Source material START

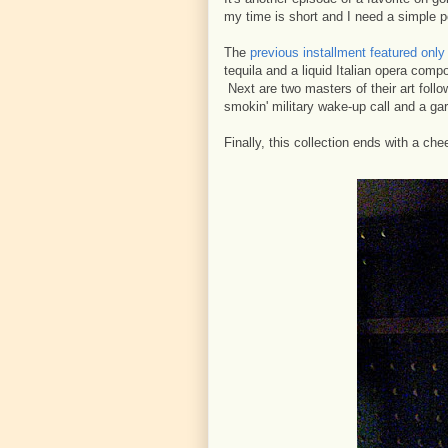
my time is short and I need a simple p
The
previous installment featured onl
tequila and a liquid Italian opera compo
Next are two masters of their art foll
smokin' military wake-up call and a gar
Finally, this collection ends with a ch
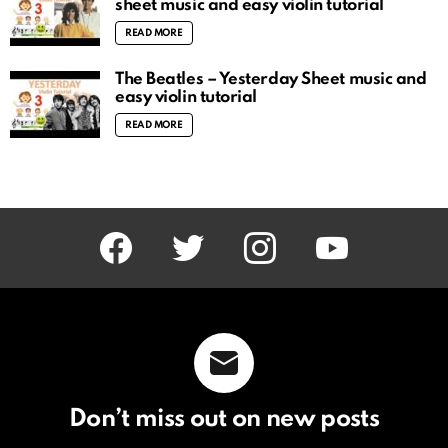
sheet music and easy violin tutorial
READ MORE
The Beatles – Yesterday Sheet music and
easy violin tutorial
READ MORE
facebook
twitter
instagram
youtube
Don’t miss out on new posts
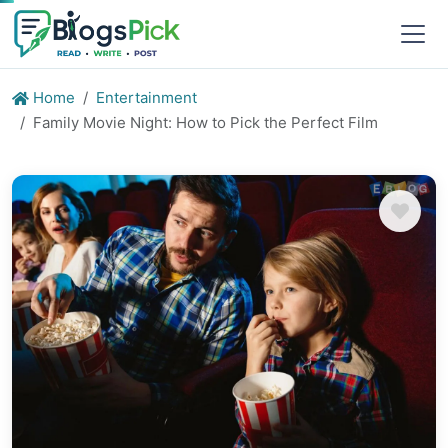
Home
Entertainment
Family Movie Night: How to Pick the Perfect Film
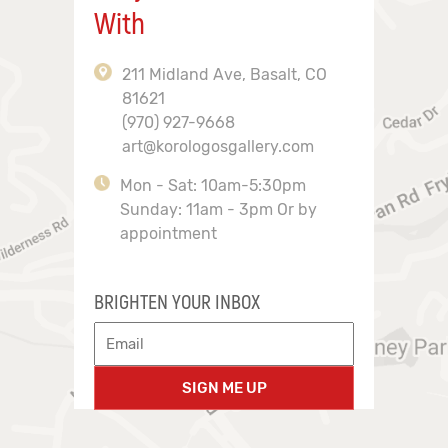
With
211 Midland Ave, Basalt, CO
81621
(970) 927-9668
art@korologosgallery.com
Mon - Sat: 10am-5:30pm
Sunday: 11am - 3pm Or by
appointment
BRIGHTEN YOUR INBOX
SIGN ME UP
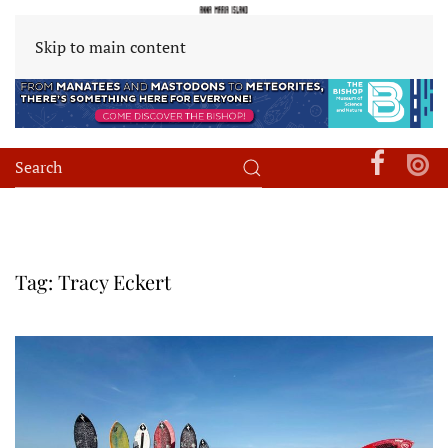
Skip to main content
Tag:
Tracy Eckert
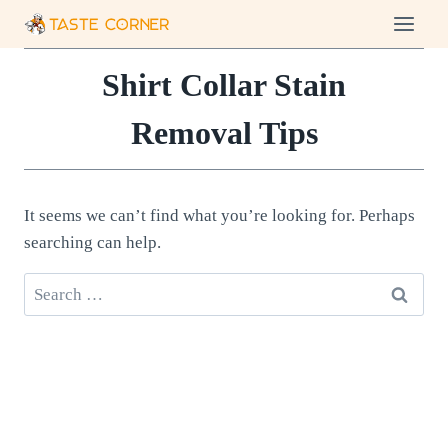
Skip
to
content
Shirt Collar Stain
Removal Tips
It seems we can’t find what you’re looking for. Perhaps
searching can help.
Search
for:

Source material END

■ What this task involves ■
Format every line of text in the records as a JSON list of strings, one string per line, with blank lines left out. Leave the pictures out of your answer.

■ Solved exercise ■
[
  "my time is short and I need a simple p",
  "The",
  "previous installment featured onl",
  "tequila and a liquid Italian opera compo",
  "Next are two masters of their art foll",
  "smokin' military wake-up call and a gar",
  "Finally, this collection ends with a ch",
  "sheet music and easy violin tutorial",
  "READ MORE",
  "The Beatles – Yesterday Sheet music and",
  "easy violin tutorial",
  "READ MORE",
  "facebook",
  "twitter",
  "instagram",
  "youtube",
  "Don’t miss out on new posts",
  "Home",
  "Entertainment",
  "Family Movie Night: How to Pick the Perfect Film",
  "With",
  "211 Midland Ave, Basalt, CO",
  "81621",
  "(970) 927-9668",
  "art@korologosgallery.com",
  "Mon - Sat: 10am-5:30pm",
  "Sunday: 11am - 3pm Or by",
  "appointment",
  "BRIGHTEN YOUR INBOX",
  "SIGN ME UP",
  "Skip to main content",
  "Tag:",
  "Tracy Eckert",
  "Skip",
  "to",
  "content",
  "Shirt Collar Stain",
  "Removal Tips",
  "It seems we can’t find what you’re looking for. Perhaps",
  "searching can help.",
  "Search",
  "for:"
]